### The problem
Gather the lines from the material that contain "above".

Material to process below:

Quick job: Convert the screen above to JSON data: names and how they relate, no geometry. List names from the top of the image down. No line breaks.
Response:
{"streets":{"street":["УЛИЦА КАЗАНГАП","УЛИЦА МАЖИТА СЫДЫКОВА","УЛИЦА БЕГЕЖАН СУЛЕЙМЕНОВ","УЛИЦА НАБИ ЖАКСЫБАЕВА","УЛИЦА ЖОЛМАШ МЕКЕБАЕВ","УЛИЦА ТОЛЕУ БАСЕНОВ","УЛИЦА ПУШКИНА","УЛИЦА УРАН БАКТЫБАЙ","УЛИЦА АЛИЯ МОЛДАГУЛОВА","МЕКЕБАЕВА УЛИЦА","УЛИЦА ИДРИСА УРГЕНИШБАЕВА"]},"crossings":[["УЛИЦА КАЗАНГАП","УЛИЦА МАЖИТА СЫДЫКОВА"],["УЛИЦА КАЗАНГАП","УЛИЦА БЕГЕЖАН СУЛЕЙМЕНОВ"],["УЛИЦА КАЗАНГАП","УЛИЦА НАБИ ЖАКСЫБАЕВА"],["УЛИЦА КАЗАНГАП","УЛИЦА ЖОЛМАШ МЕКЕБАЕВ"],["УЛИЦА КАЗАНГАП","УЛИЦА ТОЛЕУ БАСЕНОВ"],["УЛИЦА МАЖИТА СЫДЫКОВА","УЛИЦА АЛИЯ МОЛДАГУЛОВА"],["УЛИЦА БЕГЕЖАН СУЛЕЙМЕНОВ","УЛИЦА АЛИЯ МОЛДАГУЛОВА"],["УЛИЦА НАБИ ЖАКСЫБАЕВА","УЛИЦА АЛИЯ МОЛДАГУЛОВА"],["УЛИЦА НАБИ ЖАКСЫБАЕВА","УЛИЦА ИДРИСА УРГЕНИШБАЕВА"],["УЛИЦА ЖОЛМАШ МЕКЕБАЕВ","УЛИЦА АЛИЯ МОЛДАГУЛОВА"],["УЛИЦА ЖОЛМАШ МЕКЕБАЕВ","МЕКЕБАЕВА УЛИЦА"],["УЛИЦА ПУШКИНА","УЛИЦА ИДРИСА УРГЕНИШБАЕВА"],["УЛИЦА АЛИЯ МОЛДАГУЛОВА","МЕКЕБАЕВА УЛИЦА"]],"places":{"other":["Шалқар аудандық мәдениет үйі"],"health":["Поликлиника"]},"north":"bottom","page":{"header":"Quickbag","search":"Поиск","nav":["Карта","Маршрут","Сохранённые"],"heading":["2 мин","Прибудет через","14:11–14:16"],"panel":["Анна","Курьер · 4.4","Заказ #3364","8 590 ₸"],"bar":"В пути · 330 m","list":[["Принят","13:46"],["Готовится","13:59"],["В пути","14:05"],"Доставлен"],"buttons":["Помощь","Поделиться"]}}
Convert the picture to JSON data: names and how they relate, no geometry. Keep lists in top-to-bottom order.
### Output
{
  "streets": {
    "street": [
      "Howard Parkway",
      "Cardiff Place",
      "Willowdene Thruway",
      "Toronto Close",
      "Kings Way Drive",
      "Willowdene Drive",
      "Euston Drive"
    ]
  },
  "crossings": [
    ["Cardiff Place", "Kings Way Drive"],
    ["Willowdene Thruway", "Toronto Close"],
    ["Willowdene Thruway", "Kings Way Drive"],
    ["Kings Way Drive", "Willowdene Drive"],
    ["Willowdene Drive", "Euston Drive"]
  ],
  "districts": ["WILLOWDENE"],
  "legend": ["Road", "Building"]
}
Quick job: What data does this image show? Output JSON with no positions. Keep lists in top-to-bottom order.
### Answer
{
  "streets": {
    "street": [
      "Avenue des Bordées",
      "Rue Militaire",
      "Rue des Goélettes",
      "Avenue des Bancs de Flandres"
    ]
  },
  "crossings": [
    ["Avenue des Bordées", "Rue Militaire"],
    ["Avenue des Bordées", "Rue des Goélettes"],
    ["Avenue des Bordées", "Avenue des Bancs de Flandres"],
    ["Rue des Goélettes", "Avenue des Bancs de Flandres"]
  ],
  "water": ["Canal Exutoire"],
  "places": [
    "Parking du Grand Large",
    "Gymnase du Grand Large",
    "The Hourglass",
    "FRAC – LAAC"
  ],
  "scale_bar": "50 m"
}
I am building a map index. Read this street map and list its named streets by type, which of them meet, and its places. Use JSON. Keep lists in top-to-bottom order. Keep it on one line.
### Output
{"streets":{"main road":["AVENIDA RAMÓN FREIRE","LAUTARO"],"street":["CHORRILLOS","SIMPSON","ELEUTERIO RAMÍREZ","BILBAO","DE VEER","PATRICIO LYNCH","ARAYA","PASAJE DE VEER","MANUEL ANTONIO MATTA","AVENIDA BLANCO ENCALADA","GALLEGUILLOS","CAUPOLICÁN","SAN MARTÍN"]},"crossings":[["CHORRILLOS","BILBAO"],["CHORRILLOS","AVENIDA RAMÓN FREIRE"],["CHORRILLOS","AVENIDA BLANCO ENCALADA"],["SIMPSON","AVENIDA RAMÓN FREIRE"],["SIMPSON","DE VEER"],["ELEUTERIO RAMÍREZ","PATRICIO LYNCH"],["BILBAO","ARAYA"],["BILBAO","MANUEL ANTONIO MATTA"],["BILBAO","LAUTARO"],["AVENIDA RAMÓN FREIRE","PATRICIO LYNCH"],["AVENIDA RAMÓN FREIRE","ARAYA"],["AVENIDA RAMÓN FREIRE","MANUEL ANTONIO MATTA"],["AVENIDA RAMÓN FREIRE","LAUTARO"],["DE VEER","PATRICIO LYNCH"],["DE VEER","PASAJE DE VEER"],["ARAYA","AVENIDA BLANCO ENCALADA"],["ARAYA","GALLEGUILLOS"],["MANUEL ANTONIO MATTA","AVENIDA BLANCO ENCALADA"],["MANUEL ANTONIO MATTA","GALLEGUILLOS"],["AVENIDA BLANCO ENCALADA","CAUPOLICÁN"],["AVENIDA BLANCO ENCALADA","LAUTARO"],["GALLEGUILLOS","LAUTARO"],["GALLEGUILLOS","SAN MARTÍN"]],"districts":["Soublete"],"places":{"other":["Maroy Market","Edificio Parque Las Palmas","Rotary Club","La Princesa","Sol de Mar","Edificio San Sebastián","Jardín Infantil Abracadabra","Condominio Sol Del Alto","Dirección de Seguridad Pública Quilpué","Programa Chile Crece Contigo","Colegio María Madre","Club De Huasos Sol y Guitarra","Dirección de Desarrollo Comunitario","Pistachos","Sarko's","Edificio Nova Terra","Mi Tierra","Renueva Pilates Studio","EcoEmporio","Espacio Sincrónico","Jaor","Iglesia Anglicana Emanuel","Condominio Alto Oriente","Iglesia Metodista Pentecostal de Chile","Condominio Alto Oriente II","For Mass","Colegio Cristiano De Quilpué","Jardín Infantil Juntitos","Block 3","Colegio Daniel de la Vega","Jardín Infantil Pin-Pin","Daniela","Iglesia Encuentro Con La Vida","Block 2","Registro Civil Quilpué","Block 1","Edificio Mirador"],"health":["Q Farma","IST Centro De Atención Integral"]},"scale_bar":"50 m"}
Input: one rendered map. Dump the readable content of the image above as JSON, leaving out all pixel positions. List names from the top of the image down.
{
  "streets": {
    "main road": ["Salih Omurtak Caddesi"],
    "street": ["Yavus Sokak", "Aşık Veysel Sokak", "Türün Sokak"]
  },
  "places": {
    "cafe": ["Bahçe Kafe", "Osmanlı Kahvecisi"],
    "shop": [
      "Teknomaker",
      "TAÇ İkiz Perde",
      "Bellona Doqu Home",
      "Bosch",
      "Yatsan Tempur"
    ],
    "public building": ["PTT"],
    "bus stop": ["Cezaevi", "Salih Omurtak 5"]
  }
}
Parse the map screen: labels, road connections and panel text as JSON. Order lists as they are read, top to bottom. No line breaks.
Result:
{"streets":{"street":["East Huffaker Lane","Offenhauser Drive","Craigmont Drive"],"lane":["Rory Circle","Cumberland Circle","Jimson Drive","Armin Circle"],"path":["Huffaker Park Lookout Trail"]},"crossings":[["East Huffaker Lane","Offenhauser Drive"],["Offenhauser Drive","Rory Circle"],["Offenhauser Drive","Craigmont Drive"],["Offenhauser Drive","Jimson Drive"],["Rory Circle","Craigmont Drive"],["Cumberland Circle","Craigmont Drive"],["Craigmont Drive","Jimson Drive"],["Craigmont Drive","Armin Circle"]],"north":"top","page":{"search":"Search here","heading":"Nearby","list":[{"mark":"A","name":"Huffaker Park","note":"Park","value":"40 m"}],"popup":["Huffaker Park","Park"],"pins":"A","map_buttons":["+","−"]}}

End of Material to process.

### Result of this exercise
Quick job: Convert the screen above to JSON data: names and how they relate, no geometry. List names from the top of the image down. No line breaks.
Input: one rendered map. Dump the readable content of the image above as JSON, leaving out all pixel positions. List names from the top of the image down.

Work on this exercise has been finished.